● **Work order**
When you reach the line that has "中区: 15000 -> 28578" in the material below, reproduce it and each line after it exactly, through the last one.

● **Listed entries**
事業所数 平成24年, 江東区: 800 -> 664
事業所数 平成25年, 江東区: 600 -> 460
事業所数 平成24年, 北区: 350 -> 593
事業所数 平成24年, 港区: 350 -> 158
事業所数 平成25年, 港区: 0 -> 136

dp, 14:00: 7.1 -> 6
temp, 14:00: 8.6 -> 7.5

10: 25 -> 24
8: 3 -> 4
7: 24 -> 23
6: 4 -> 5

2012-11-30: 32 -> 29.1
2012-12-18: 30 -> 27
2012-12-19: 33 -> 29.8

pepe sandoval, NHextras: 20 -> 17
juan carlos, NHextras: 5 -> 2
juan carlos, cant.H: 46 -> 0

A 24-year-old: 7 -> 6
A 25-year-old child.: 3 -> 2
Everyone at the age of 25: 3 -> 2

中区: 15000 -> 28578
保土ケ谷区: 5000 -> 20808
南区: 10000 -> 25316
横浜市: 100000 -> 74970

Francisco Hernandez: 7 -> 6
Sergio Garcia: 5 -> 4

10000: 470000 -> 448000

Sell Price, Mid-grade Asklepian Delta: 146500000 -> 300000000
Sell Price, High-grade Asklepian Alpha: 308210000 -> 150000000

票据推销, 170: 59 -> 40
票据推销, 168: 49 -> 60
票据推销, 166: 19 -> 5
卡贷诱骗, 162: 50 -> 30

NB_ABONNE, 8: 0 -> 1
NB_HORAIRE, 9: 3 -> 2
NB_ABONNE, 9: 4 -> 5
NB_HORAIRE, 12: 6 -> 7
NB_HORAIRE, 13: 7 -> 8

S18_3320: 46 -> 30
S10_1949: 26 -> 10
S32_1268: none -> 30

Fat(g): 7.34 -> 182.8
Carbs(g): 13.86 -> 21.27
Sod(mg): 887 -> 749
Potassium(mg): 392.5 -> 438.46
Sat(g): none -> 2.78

● **Exercise answer**
中区: 15000 -> 28578
保土ケ谷区: 5000 -> 20808
南区: 10000 -> 25316
横浜市: 100000 -> 74970

Francisco Hernandez: 7 -> 6
Sergio Garcia: 5 -> 4

10000: 470000 -> 448000

Sell Price, Mid-grade Asklepian Delta: 146500000 -> 300000000
Sell Price, High-grade Asklepian Alpha: 308210000 -> 150000000

票据推销, 170: 59 -> 40
票据推销, 168: 49 -> 60
票据推销, 166: 19 -> 5
卡贷诱骗, 162: 50 -> 30

NB_ABONNE, 8: 0 -> 1
NB_HORAIRE, 9: 3 -> 2
NB_ABONNE, 9: 4 -> 5
NB_HORAIRE, 12: 6 -> 7
NB_HORAIRE, 13: 7 -> 8

S18_3320: 46 -> 30
S10_1949: 26 -> 10
S32_1268: none -> 30

Fat(g): 7.34 -> 182.8
Carbs(g): 13.86 -> 21.27
Sod(mg): 887 -> 749
Potassium(mg): 392.5 -> 438.46
Sat(g): none -> 2.78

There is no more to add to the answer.